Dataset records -
+++
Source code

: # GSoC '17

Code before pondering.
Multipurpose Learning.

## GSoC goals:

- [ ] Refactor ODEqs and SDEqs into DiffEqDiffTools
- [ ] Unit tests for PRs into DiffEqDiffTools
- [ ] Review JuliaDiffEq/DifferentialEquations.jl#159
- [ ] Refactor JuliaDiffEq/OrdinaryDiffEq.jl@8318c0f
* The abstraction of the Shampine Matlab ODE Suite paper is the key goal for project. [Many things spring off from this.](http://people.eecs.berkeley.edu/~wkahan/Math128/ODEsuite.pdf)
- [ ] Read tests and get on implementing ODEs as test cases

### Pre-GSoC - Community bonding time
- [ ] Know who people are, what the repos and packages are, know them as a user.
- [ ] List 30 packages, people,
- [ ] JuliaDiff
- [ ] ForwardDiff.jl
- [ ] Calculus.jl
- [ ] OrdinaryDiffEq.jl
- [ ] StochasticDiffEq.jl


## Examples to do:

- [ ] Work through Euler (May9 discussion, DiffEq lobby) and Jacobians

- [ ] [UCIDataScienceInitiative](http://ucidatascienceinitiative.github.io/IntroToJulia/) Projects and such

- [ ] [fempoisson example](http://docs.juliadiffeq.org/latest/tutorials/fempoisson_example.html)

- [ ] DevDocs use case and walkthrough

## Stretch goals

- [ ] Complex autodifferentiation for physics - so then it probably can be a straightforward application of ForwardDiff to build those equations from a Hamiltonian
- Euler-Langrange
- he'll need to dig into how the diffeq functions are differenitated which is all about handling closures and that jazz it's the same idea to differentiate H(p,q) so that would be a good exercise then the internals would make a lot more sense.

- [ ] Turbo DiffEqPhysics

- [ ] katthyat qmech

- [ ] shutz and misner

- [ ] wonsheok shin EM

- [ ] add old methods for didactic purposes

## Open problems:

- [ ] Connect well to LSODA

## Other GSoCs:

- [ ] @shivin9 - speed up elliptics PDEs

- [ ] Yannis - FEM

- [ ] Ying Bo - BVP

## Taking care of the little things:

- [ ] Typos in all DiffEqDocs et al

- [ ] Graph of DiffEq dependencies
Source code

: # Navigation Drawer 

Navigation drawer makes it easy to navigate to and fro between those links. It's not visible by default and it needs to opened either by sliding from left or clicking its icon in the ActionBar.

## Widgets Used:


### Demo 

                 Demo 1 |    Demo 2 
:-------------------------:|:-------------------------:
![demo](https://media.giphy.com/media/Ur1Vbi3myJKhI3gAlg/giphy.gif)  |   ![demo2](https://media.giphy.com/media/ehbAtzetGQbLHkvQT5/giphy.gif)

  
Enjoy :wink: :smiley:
+++
Task details - Copy, without any change, the lines above from the one containing "- [ ] Graph of DiffEq dependencies" to the end, both ends included. Add nothing else.

Response to the exercise -
- [ ] Graph of DiffEq dependencies
Source code

: # Navigation Drawer 

Navigation drawer makes it easy to navigate to and fro between those links. It's not visible by default and it needs to opened either by sliding from left or clicking its icon in the ActionBar.

## Widgets Used:


### Demo 

                 Demo 1 |    Demo 2 
:-------------------------:|:-------------------------:
![demo](https://media.giphy.com/media/Ur1Vbi3myJKhI3gAlg/giphy.gif)  |   ![demo2](https://media.giphy.com/media/ehbAtzetGQbLHkvQT5/giphy.gif)

  
Enjoy :wink: :smiley:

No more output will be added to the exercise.